Dieses griff auch Liese auf, nachdem das Mikro vom Dirigenten noch höhenverstellt wurde („Ich bin vertikal benachteiligt“, so etwas kleinere Liese), der sich keinen besseren Start habe wünschen können fürs neue Jahr als ein solches Halleluja. Nach der Begrüßung der vielen Ehrengäste wurde Liese deutlich – sehr deutlich, was sich auch in der abschließenden Formulierung und Bitte wiederfand: „Gehen Sie wählen, denn es ist eine Kommunal- und Bürgermeisterwahl.“ Man dürfe seine Meinung oder Kritik an Landes- und Bundespolitik nicht auf die ehrenamtlichen Politikern auf kommunaler Ebene übertragen, die sich alle für die Stadt einsetzten.
Zum Thema Flüchtlinge wurde Liese dann sehr deutlich: „Ich kann eine ordnende Gestaltung des Gemeinwesens nicht mehr erkennen, nicht erst seit Köln und Hamburg. Die Asylpolitik überlagert alle Themen. Was heißt eigentlich ,Wir schaffen das?‘ Ist das nur auf die Quantität bezogen? Auch wenn es so wäre, müssten wir heute feststellen, dass wir es nicht mehr alleine schaffen. Europaweit.“
Wenn schon die Aufnahme zu solchen Problemen führe, wie solle dann Integration erfolgen?
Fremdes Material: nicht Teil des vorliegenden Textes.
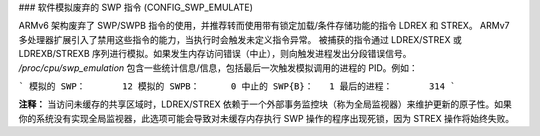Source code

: ### 软件模拟废弃的 SWP 指令 (CONFIG_SWP_EMULATE)

ARMv6 架构废弃了 SWP/SWPB 指令的使用，并推荐转而使用带有锁定加载/条件存储功能的指令 LDREX 和 STREX。
ARMv7 多处理器扩展引入了禁用这些指令的能力，当执行时会触发未定义指令异常。
被捕获的指令通过 LDREX/STREX 或 LDREXB/STREXB 序列进行模拟。如果发生内存访问错误（中止），则向触发进程发出分段错误信号。
`/proc/cpu/swp_emulation` 包含一些统计信息/信息，包括最后一次触发模拟调用的进程的 PID。例如：

```
模拟的 SWP：       12
模拟的 SWPB：      0
中止的 SWP{B}：   1
最后的进程：       314
```

**注释：**
当访问未缓存的共享区域时，LDREX/STREX 依赖于一个外部事务监控块（称为全局监视器）来维护更新的原子性。如果你的系统没有实现全局监视器，此选项可能会导致对未缓存内存执行 SWP 操作的程序出现死锁，因为 STREX 操作将始终失败。
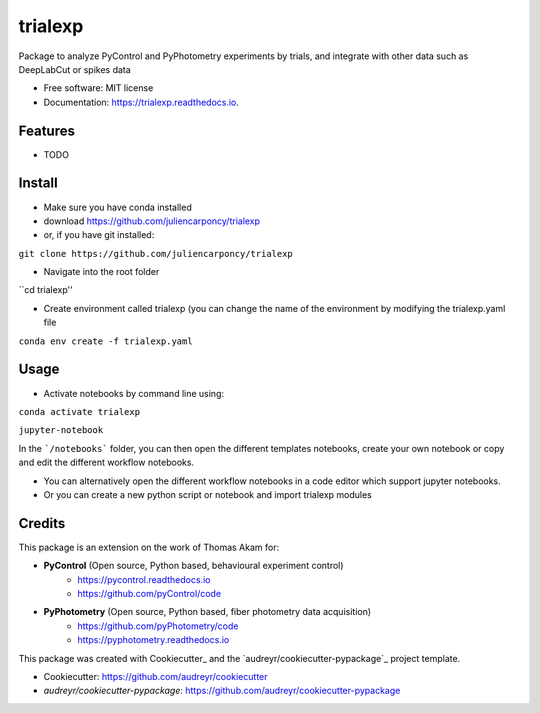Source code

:========
trialexp
========


.. image:: https://img.shields.io/pypi/v/trialexp.svg
        :target: https://pypi.python.org/pypi/trialexp

.. image:: https://img.shields.io/travis/juliencarponcy/trialexp.svg
        :target: https://travis-ci.com/juliencarponcy/trialexp

.. image:: https://readthedocs.org/projects/trialexp/badge/?version=latest
        :target: https://trialexp.readthedocs.io/en/latest/?version=latest
        :alt: Documentation Status




Package to analyze PyControl and PyPhotometry experiments by trials, and integrate with other data such as DeepLabCut or spikes data


* Free software: MIT license
* Documentation: https://trialexp.readthedocs.io.


Features
--------

* TODO

Install
-------

* Make sure you have conda installed
* download https://github.com/juliencarponcy/trialexp 
* or, if you have git installed:
       
``git clone https://github.com/juliencarponcy/trialexp`` 
    
* Navigate into the root folder
      
``cd trialexp''
    
* Create environment called trialexp (you can change the name of the environment by modifying the trialexp.yaml file
    
``conda env create -f trialexp.yaml``

Usage
-----

* Activate notebooks by command line using:

``conda activate trialexp``
   
``jupyter-notebook``
    

In the ```/notebooks``` folder, you can then open the different templates notebooks, create your own notebook or copy and edit the different workflow notebooks.
  
* You can alternatively open the different workflow notebooks in a code editor which support jupyter notebooks.
  
* Or you can create a new python script or notebook and import trialexp modules


Credits
-------

This package is an extension on the work of Thomas Akam for:
   
- **PyControl** (Open source, Python based, behavioural experiment control)
    - https://pycontrol.readthedocs.io
    - https://github.com/pyControl/code  
      
- **PyPhotometry** (Open source, Python based, fiber photometry data acquisition)
    - https://github.com/pyPhotometry/code
    - https://pyphotometry.readthedocs.io  
      
This package was created with Cookiecutter_ and the `audreyr/cookiecutter-pypackage`_ project template.  
  
- Cookiecutter: https://github.com/audreyr/cookiecutter  
- `audreyr/cookiecutter-pypackage`: https://github.com/audreyr/cookiecutter-pypackage
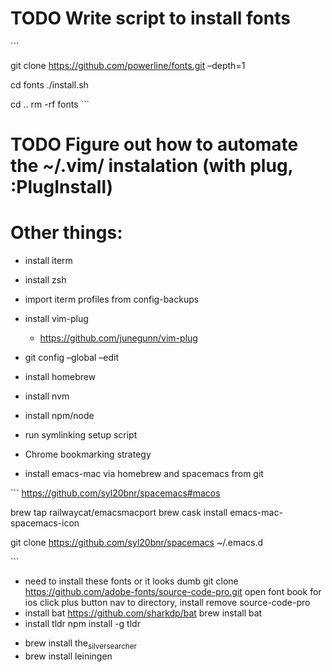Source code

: * TODO Write script to install fonts
  ```
  # if still using Roboto Mono Medium for Powerline
  # https://github.com/powerline/fonts
  # clone
  git clone https://github.com/powerline/fonts.git --depth=1
  # install
  cd fonts
  ./install.sh
  # clean-up a bit
  cd ..
  rm -rf fonts
  ```
* TODO Figure out how to automate the ~/.vim/ instalation (with plug, :PlugInstall)
* Other things:
  - install iterm
  - install zsh
  - import iterm profiles from config-backups
  - install vim-plug
    - https://github.com/junegunn/vim-plug
  - git config --global --edit
  - install homebrew
  - install nvm
  - install npm/node
    # nvm install node
  - run symlinking setup script
  - Chrome bookmarking strategy
  - install emacs-mac via homebrew and spacemacs from git
  ```
  https://github.com/syl20bnr/spacemacs#macos

  brew tap railwaycat/emacsmacport
  brew cask install emacs-mac-spacemacs-icon
  # instructions for brew linkapps is outdated

  # These instructions for emacs-plus DID NOT WORK. Could not download evil packages.
  # $ brew tap d12frosted/emacs-plus
  # $ brew install emacs-plus
 
  # ln -s /usr/local/Cellar/emacs-plus/*/Emacs.app/ /Applications/

  git clone https://github.com/syl20bnr/spacemacs ~/.emacs.d

  ```
  - need to install these fonts or it looks dumb
    git clone https://github.com/adobe-fonts/source-code-pro.git
    open font book for ios
    click plus button
    nav to directory, install
    remove source-code-pro
  - install bat
    https://github.com/sharkdp/bat
    brew install bat
  - install tldr
    npm install -g tldr

- brew install the_silver_searcher
- brew install leiningen
    
    
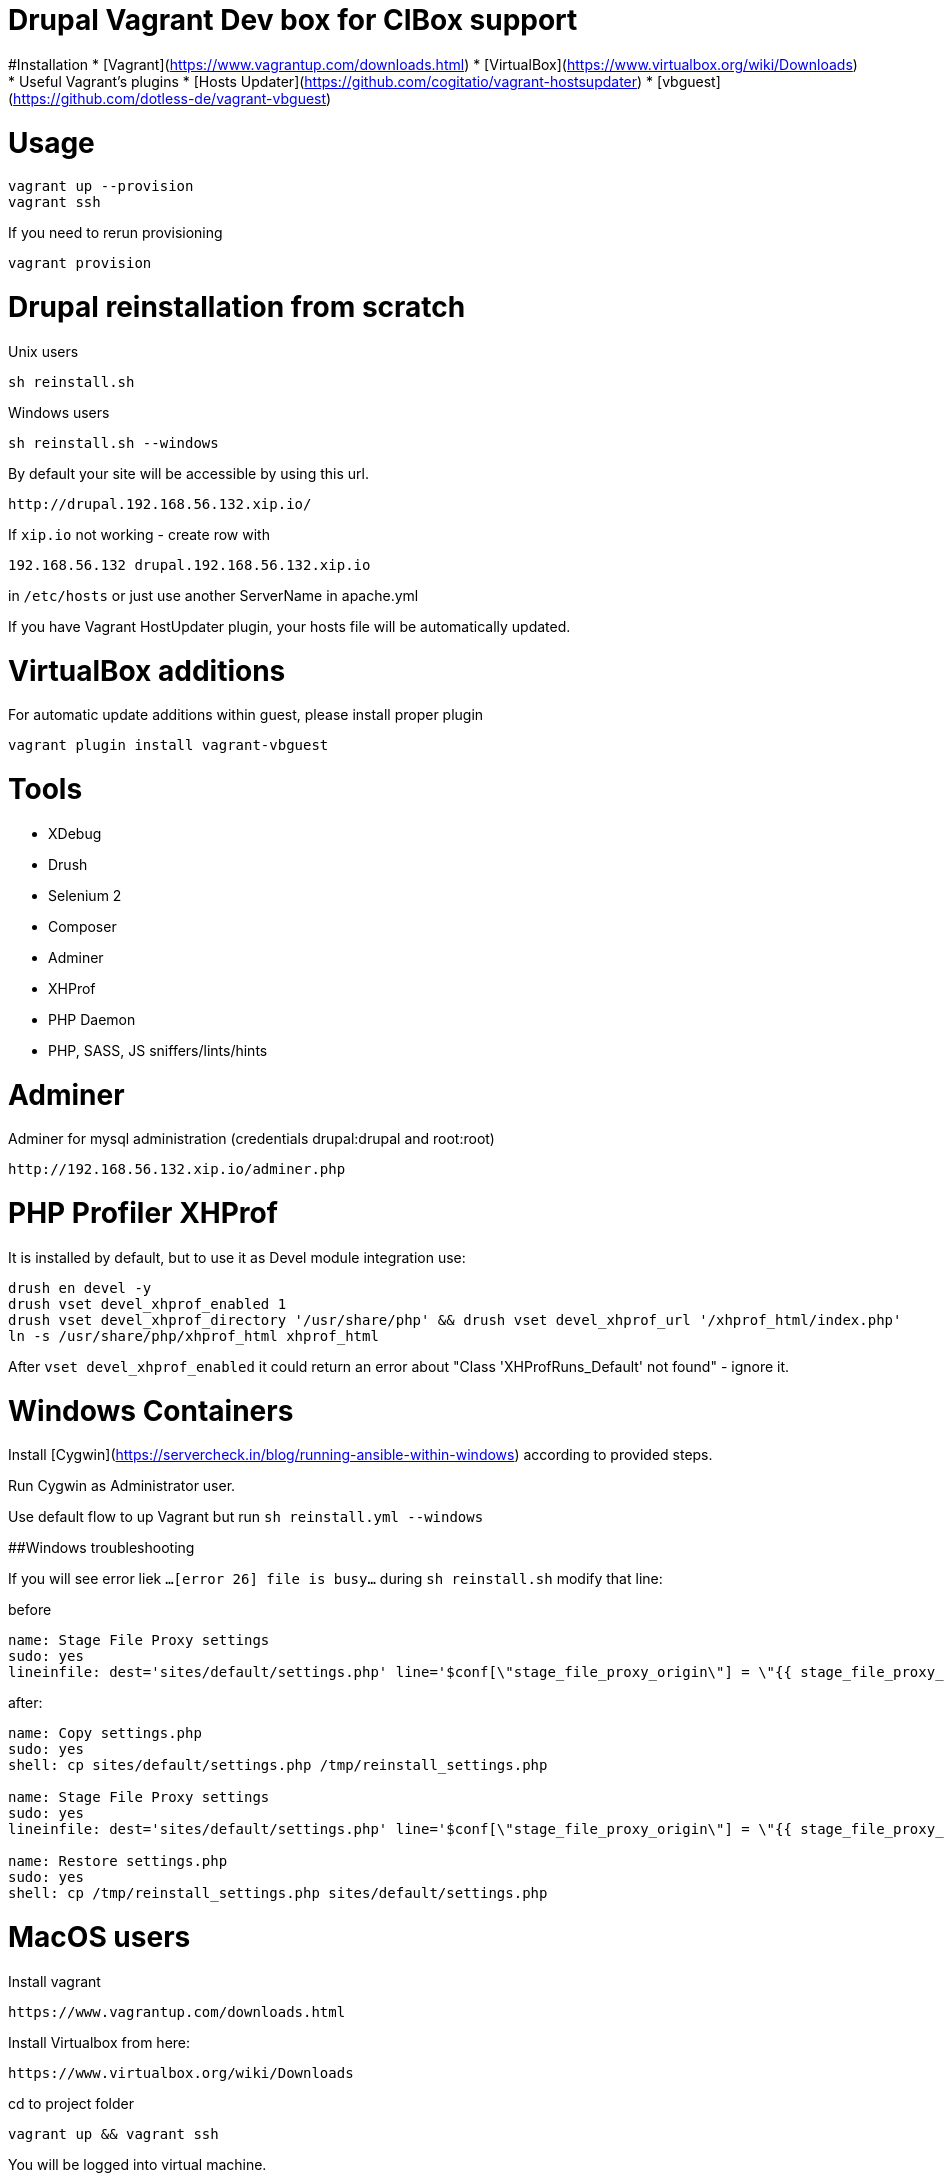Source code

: = Drupal Vagrant Dev box for CIBox support


#Installation
* [Vagrant](https://www.vagrantup.com/downloads.html)
* [VirtualBox](https://www.virtualbox.org/wiki/Downloads)
* Useful Vagrant's plugins
  * [Hosts Updater](https://github.com/cogitatio/vagrant-hostsupdater)
  * [vbguest](https://github.com/dotless-de/vagrant-vbguest)


= Usage

```sh
vagrant up --provision
vagrant ssh
```

If you need to rerun provisioning

```sh
vagrant provision
```

= Drupal reinstallation from scratch

Unix users
```sh
sh reinstall.sh
```
Windows users
```sh
sh reinstall.sh --windows
```
By default your site will be accessible by using this url. 

```
http://drupal.192.168.56.132.xip.io/
```


If ```xip.io``` not working - create row with

```hosts
192.168.56.132 drupal.192.168.56.132.xip.io
```

in ```/etc/hosts``` or just use another ServerName in apache.yml

If you have Vagrant HostUpdater plugin, your hosts file will be automatically updated.

= VirtualBox additions

For automatic update additions within guest, please install proper plugin

```sh
vagrant plugin install vagrant-vbguest
```


= Tools


* XDebug
* Drush
* Selenium 2
* Composer
* Adminer
* XHProf
* PHP Daemon
* PHP, SASS, JS sniffers/lints/hints

= Adminer
Adminer for mysql administration (credentials drupal:drupal and root:root)

```
http://192.168.56.132.xip.io/adminer.php
```

= PHP Profiler XHProf
It is installed by default, but to use it as Devel module integration use:
```sh
drush en devel -y
drush vset devel_xhprof_enabled 1
drush vset devel_xhprof_directory '/usr/share/php' && drush vset devel_xhprof_url '/xhprof_html/index.php'
ln -s /usr/share/php/xhprof_html xhprof_html
```
After `vset devel_xhprof_enabled` it could return an error about "Class 'XHProfRuns_Default' not found" - ignore it.


= Windows Containers


Install [Cygwin](https://servercheck.in/blog/running-ansible-within-windows) according to provided steps.

Run Cygwin as Administrator user.

Use default flow to up Vagrant but run `sh reinstall.yml --windows`

##Windows troubleshooting

If you will see error liek ```...[error 26] file is busy...``` during ```sh reinstall.sh``` modify that line:

before

```yml
name: Stage File Proxy settings
sudo: yes
lineinfile: dest='sites/default/settings.php' line='$conf[\"stage_file_proxy_origin\"] = \"{{ stage_file_proxy_url }}";'
```

after:

```yml
name: Copy settings.php
sudo: yes
shell: cp sites/default/settings.php /tmp/reinstall_settings.php

name: Stage File Proxy settings
sudo: yes
lineinfile: dest='sites/default/settings.php' line='$conf[\"stage_file_proxy_origin\"] = \"{{ stage_file_proxy_url }}\";'

name: Restore settings.php
sudo: yes
shell: cp /tmp/reinstall_settings.php sites/default/settings.php
```

= MacOS users

Install vagrant
```
https://www.vagrantup.com/downloads.html
```

Install Virtualbox from here:
```
https://www.virtualbox.org/wiki/Downloads
```

cd to project folder

```
vagrant up && vagrant ssh
```

You will be logged into virtual machine.

Go to this path

```
/vagrant/docroot
```

and run the script

```
sh reinstall.sh
```

for drupal reinstall from scratch.

Configure Stage File Proxy to use the files from the correct source.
Schweden und Dänemark hätten schon die Grenzen geschlossen.
„Mir geht es aber nicht nur um die quantitative Seite der Flüchtlingskrise. Die Kölner Ereignisse haben gezeigt, was passieren kann. Und wieder war die Information an die Bürger zu spät oder falsch. Erst keine besonderen Vorkommnisse, und dann hunderte von Übergriffen an Frauen.“ Der Bürger müsse ohne wenn und aber die Wahrheit erfahren.
Wählen gehen
Wenn immer wieder eine Willkommenskultur eingefordert werde, so müsse er sagen: „Unser Grundgesetz ist unsere Willkommenskultur. Dort ist formuliert, was von uns, aber auch von den Menschen, die aufgenommen werden wollen, erwartet wird.“ Dies zu erhalten, sind wir unseren Kindern und Enkelkindern schuldig.“ Und: Anders-denken dürfe nicht zu einer Stigmatisierung führen.
Bürgermeister Wernard enthielt sich solch deutlicher Worte. Er stellte die Leistungen Usingens, also der Politik und der Verwaltung, des vergangenen Jahres heraus, dankte seinen Mitarbeitern, den Vereinen und Feuerwehren, die sich bei der Asylproblematik einbringen, den vielen Bürgern, die ehrenamtlich tätig sind und gab einen Ausblick auf das, was 2016 alles kommen soll.
Leistungs-Nachweis
Hier erwähnte er unter anderem die Sanierung des Gerichtsgebäudes, die Fertigstellung der neuen KLS und die Planungsfortschritte bei der Nordost-Umgehung. Er freue sich auf den Baubeginn am Fachmarktzentrum, die Weiterentwicklung der Hattsteiner Allee und beim Areal des alten Landratsamtes.
Wichtig sei auch, dass der Bahnhof per Brücke an das Gewerbegebiet angeschlossen werde, um die Attraktivität des Areals zu erhöhen.
Auch Wernard bat alle Anwesenden am 6. März zur Wahl zu gehen. Denn nur eine große Beteiligung würdige die ehrenamtliche Arbeit der Politiker auf kommunaler Ebene, aber auch den Einsatz der beiden Bürgermeisterkandidaten Birgit Hahn (SPD) und Steffen Wernard (CDU). Last but not least rief er alle Bürger auf, sich an der Gestaltung der Stadt aktiv zu beteiligen. Die Stadt versuche bereits, alle Bürger bei Entscheidungen einzubinden, aber auch ihr eigens Handeln sei gefragt.